Notes:
Attendance
Julien, Alex: Twitter
Daniel, Tongjie: Netflix
Parth, Jason: MapR, Apache Drill
Ryan: Cloudera.
Mechanisms to detect/deal with Corruption when bad hardware.
- add mechanism to detect bad write at write time?.
- 4 jiras to create:
- print of how many records are left in a row group when problem
reading it.
- option to skip end of row group (when we want to read what we can
from a corrupted file)
- crc gen and verification to have better error message and narrow down
the problem
- option to reread file on close to verify it is not corrupted
(expansive).
- new page format will enable more granular recovery from a corrupted file.
PARQUET-100:
- no need for metadata in InputFormat client side. Only for Pig
- will work on making a PigLoader that does not require reading schema
from footers.
ParquetFileInputFormat:
- should be a feature of the existing input format.
release 1.6.0:
- add new ParquetFileInputFormat in release.
- need to do PARQUET-111
vectorized execution:
- Drill and Netflix have slightly different goals.
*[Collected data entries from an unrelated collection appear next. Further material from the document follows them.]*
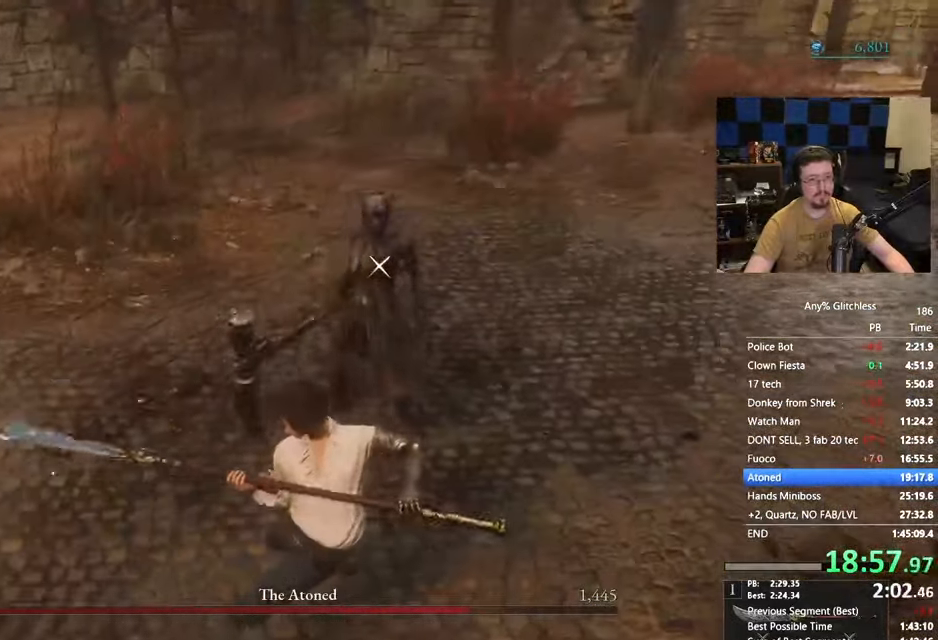
Gameplay with keyboard and mouse; each line is a JSON object with the keys held at the frame after it. "events" lists presses ("down") and releases ("up") of "1", "3", "4", "5", "a", "alt", "c", "caps_lock", "ctrl", "d", "e", "f", "g", "r", "s", "shift", "space", "t", "tab", "v", "w" and "x" between this image and that frame as [ms after this image, input, new state], when the widget could be followed in between. No other keys are recorded. Mouse buttons are not recorded. Not read: mouse_move.
{"keys": ["s"], "events": [[217, "s", "up"], [400, "s", "down"]]}
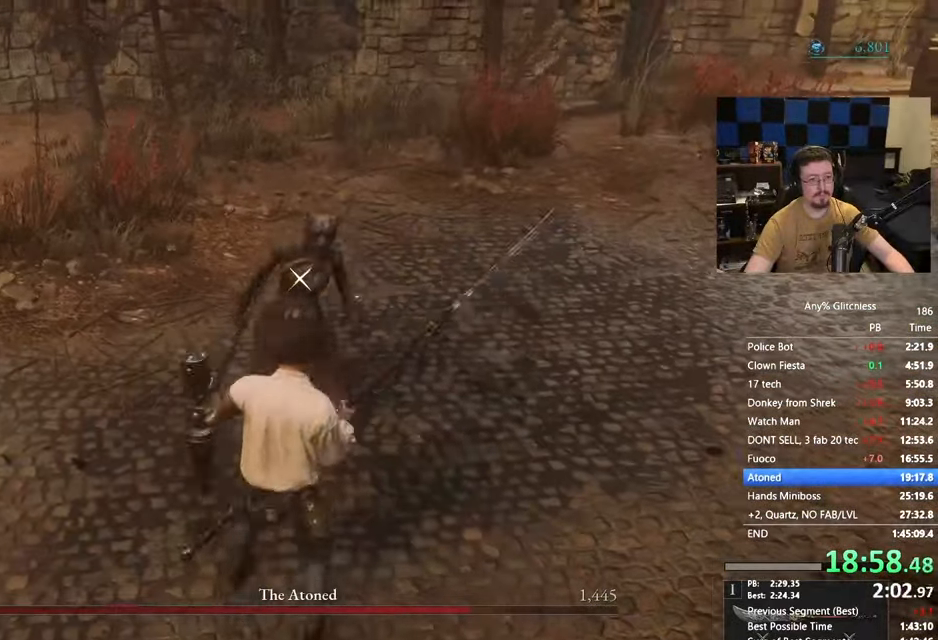
{"keys": ["w"], "events": [[217, "s", "up"], [433, "w", "down"]]}
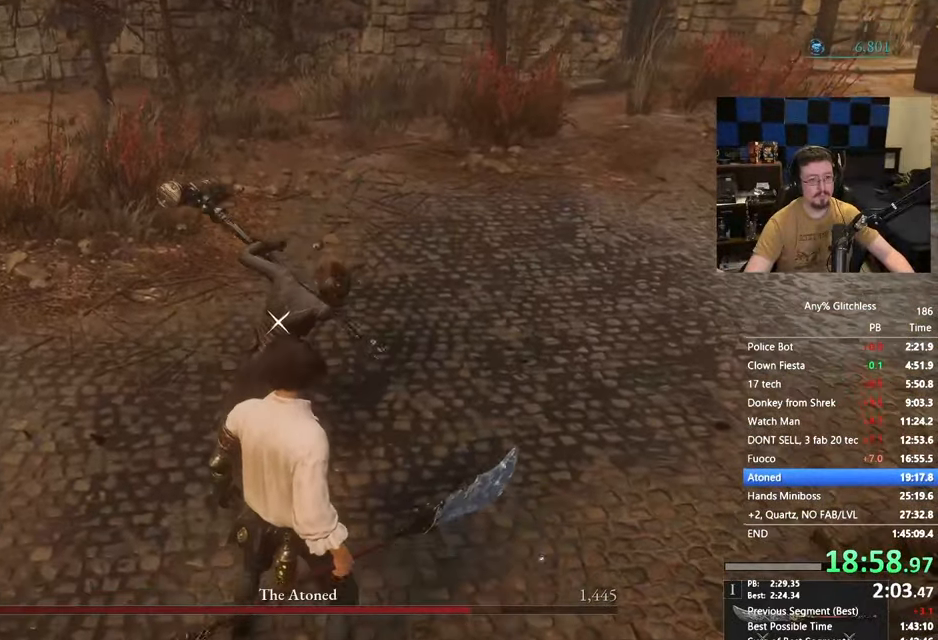
{"keys": ["w"], "events": []}
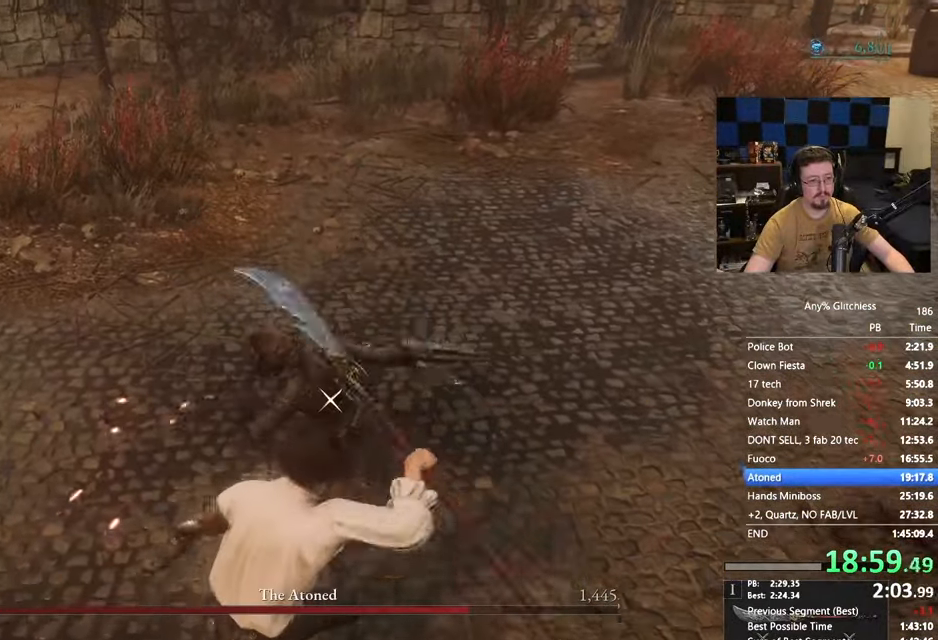
{"keys": []}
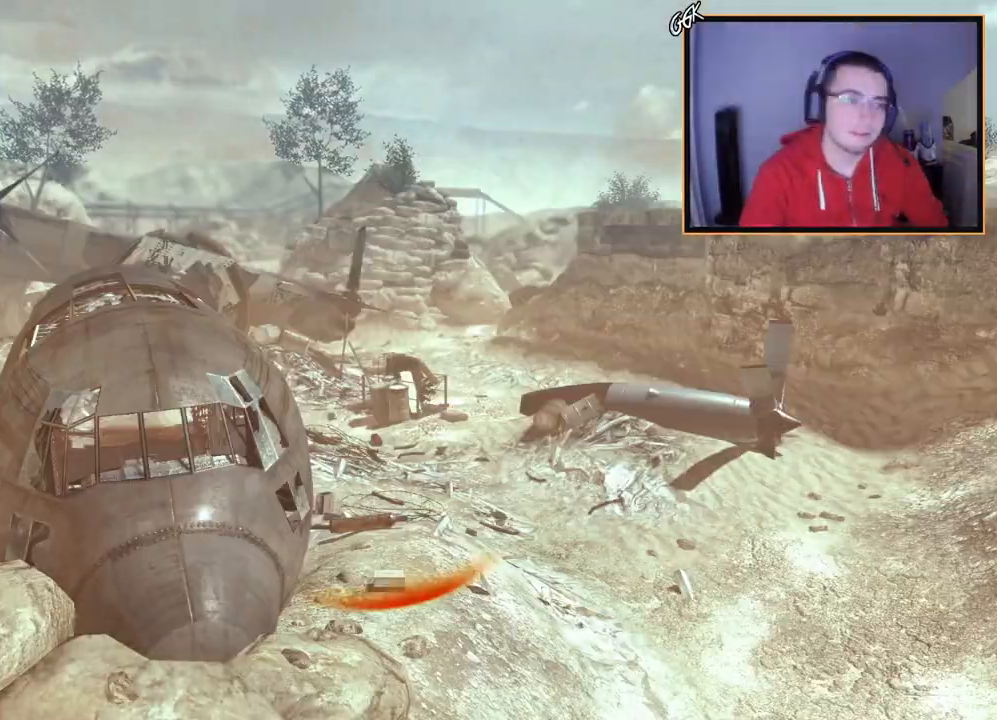
Gameplay with a controller (PlayStation layout); each line is a JSON object with the inputs held at the frame after it. "events" lists button and stick changes between this image and that frame as [ms after this image, input, new state], when the widget could be followed in between.
{"buttons": [], "left_stick": "up-right", "right_stick": "center", "events": [[100, "left_stick", "up-right"]]}
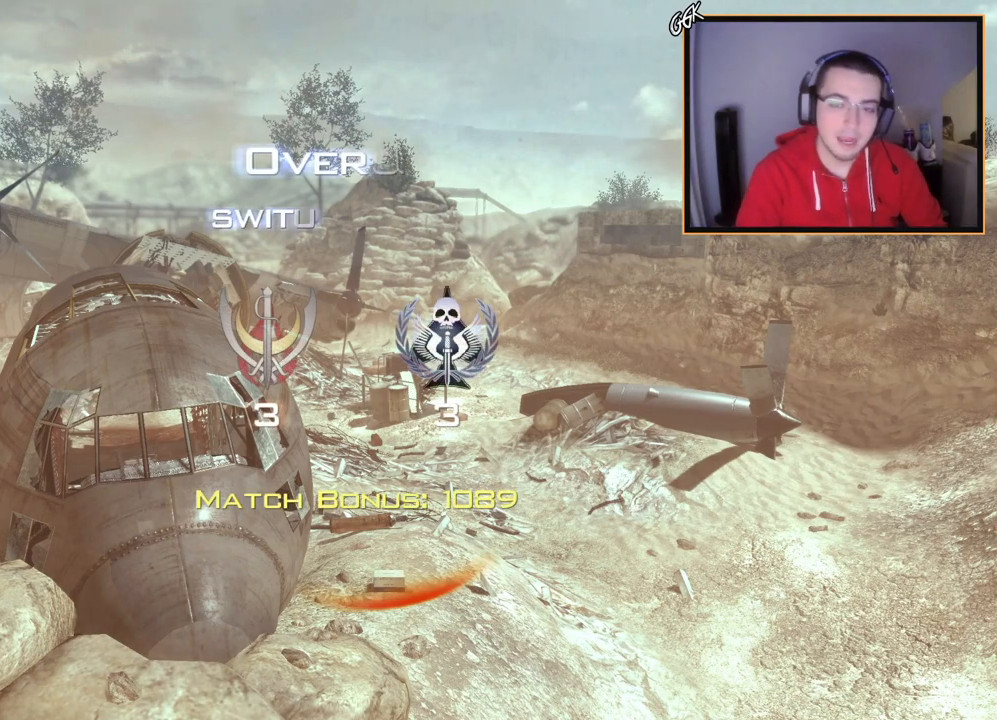
{"buttons": [], "left_stick": "center", "right_stick": "center", "events": [[133, "left_stick", "center"]]}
- Drill will submit their vectorized reader as a pull request.
- Zengxiao from Netflix works on lazy load for vectorized filter
evaluation in Presto. (avoid decoding pages when not necessary)
memory manager for dynamic partitions in Hive
- Hive-13 parameter for sorting before dynamic partitioning to have one
writer at once.
=> Hive-6455
- memory manager in parquet almost ready.
Blog posts from Cloudera, MapR, Twitter, Netflix.
next meeting January 5th
On Mon, Dec 8, 2014 at 10:27 AM, Julien Le Dem <[email protected]> wrote:
> It is happening at 10:30 am PST (in 5 min) on google hangout.
> Google hangout has a maximum of 10 connections.
> Please share the connection if you can to allow more people to join.
> https://plus.google.com/events/cvkgu217llltujv5siddodk2oa0
>